**Problem description:**
Lines holding the word "wanna" must be located in the listing below and copied.

────

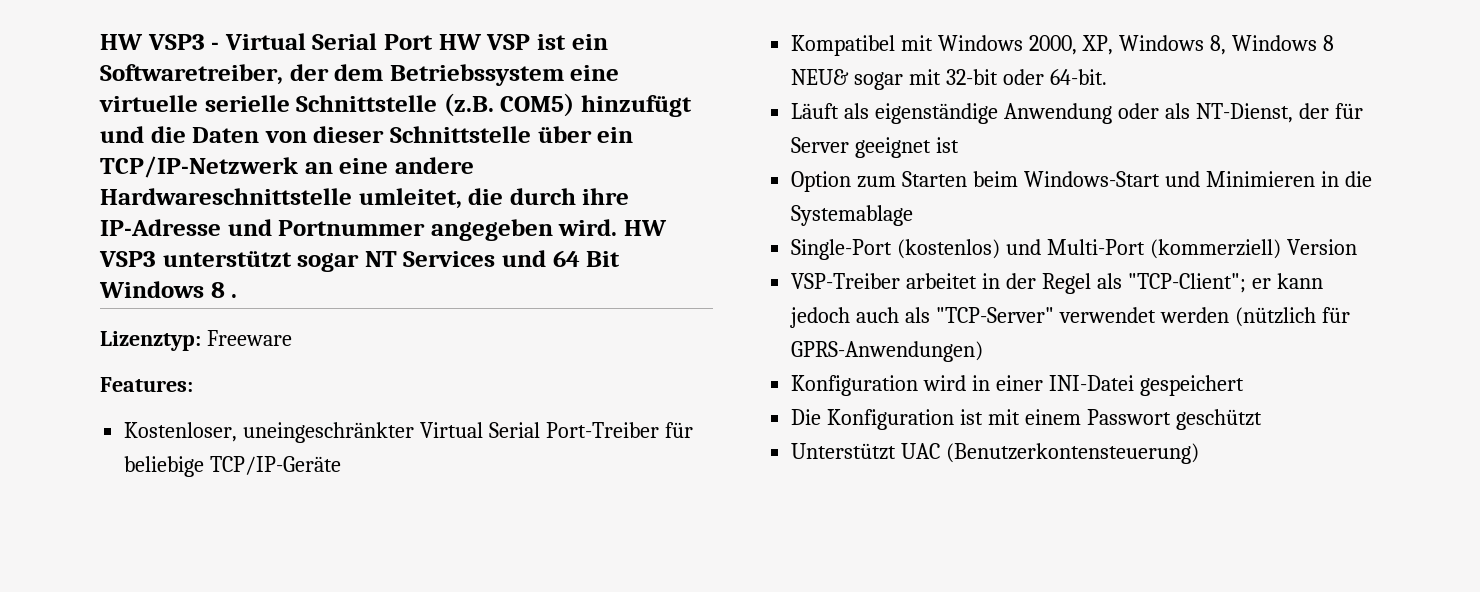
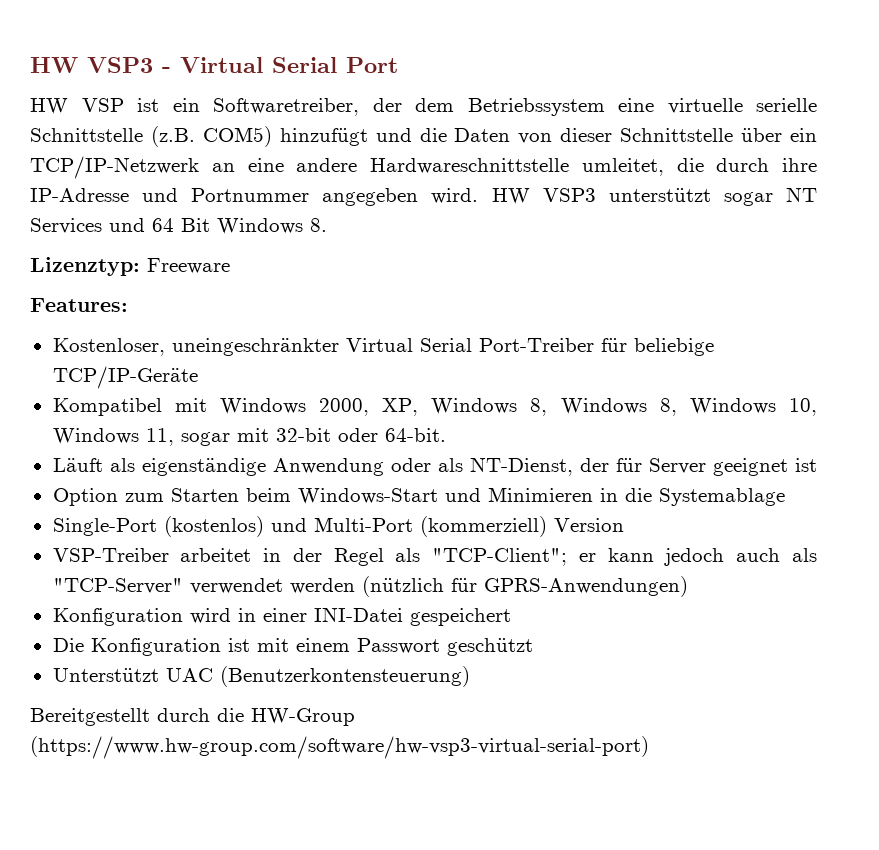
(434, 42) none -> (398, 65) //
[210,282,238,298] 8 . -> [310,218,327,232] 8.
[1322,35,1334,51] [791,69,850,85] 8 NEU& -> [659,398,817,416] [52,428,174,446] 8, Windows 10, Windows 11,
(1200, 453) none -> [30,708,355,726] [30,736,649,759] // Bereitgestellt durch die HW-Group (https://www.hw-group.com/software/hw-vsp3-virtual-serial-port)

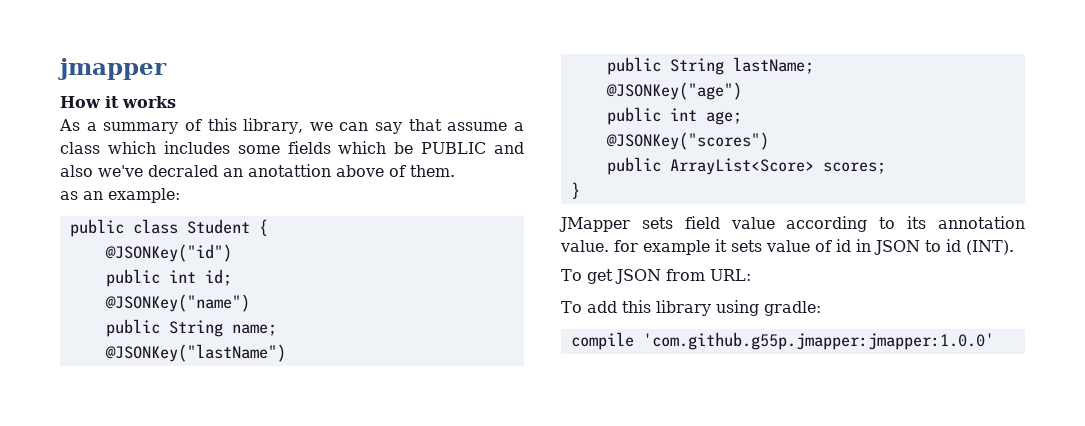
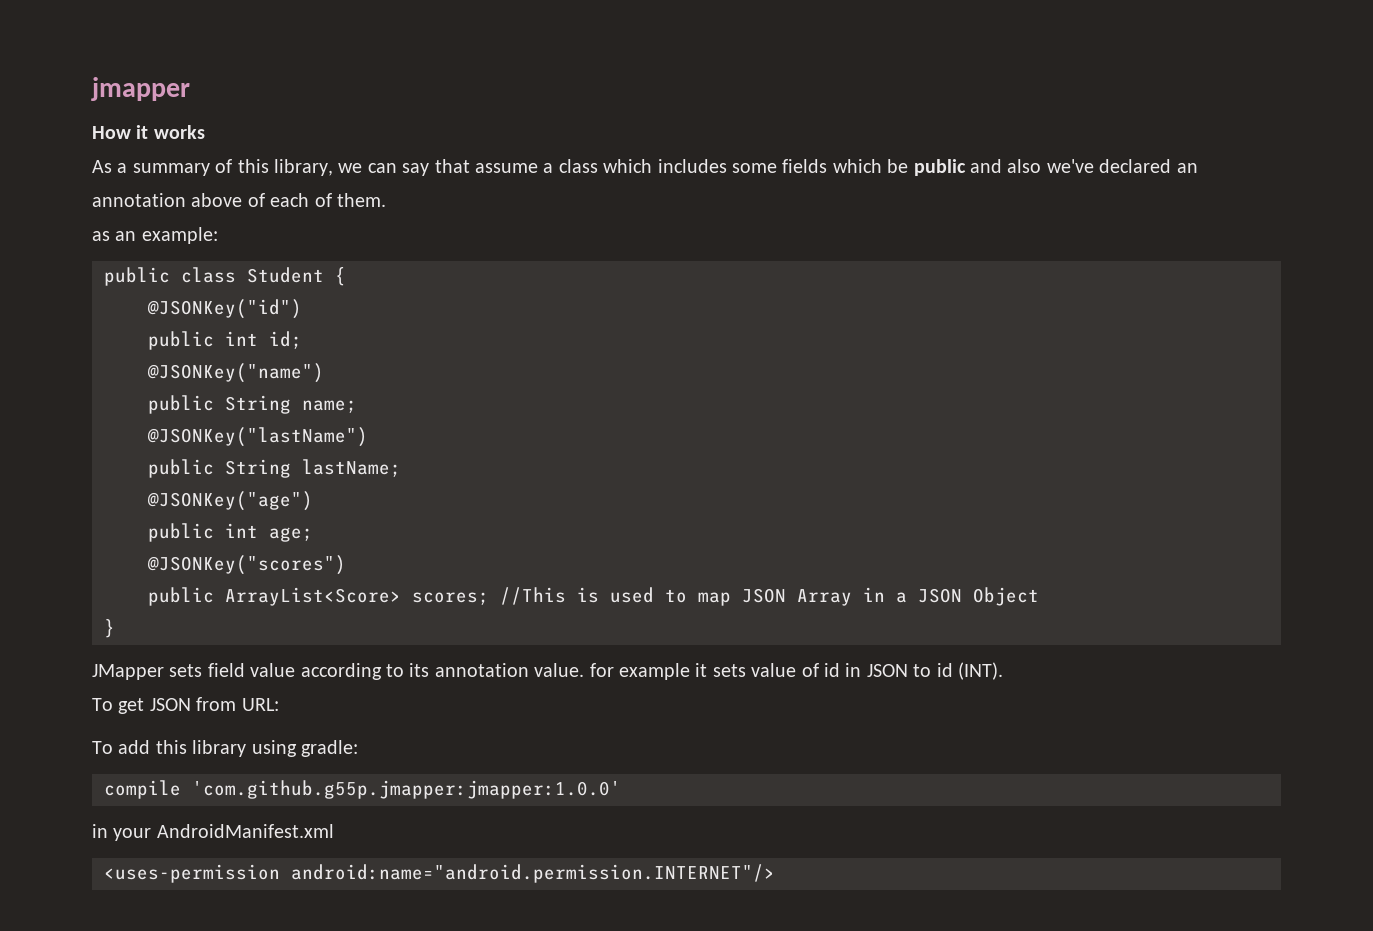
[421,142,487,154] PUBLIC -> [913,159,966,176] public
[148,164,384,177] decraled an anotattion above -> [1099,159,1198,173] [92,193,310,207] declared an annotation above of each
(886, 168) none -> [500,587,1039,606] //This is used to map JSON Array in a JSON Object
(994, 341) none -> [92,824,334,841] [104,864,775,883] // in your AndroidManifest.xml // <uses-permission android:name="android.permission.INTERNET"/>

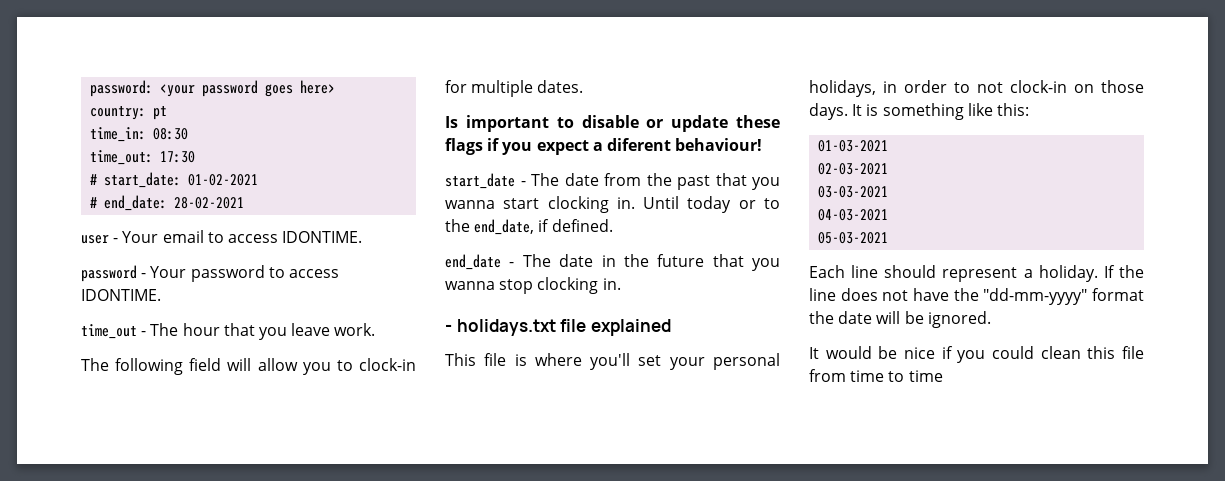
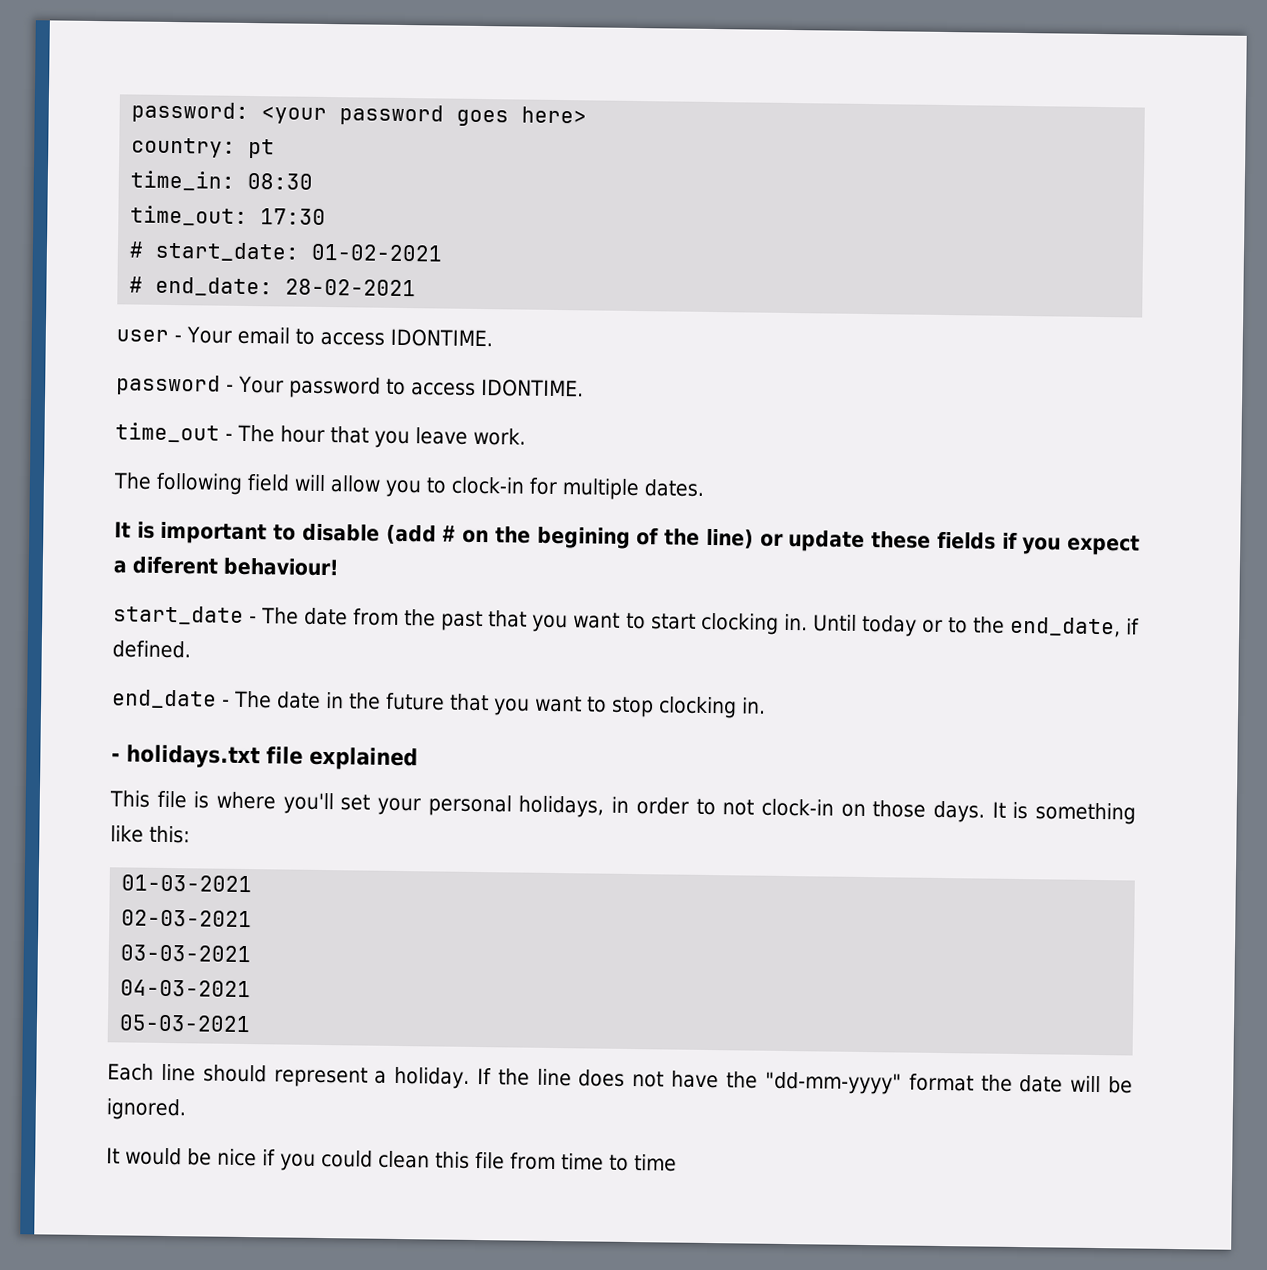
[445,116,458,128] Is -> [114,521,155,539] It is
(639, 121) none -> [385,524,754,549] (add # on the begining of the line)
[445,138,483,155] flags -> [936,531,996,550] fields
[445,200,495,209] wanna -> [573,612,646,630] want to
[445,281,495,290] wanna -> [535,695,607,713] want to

────

**Expected answer:**
[445,200,495,209] wanna -> [573,612,646,630] want to
[445,281,495,290] wanna -> [535,695,607,713] want to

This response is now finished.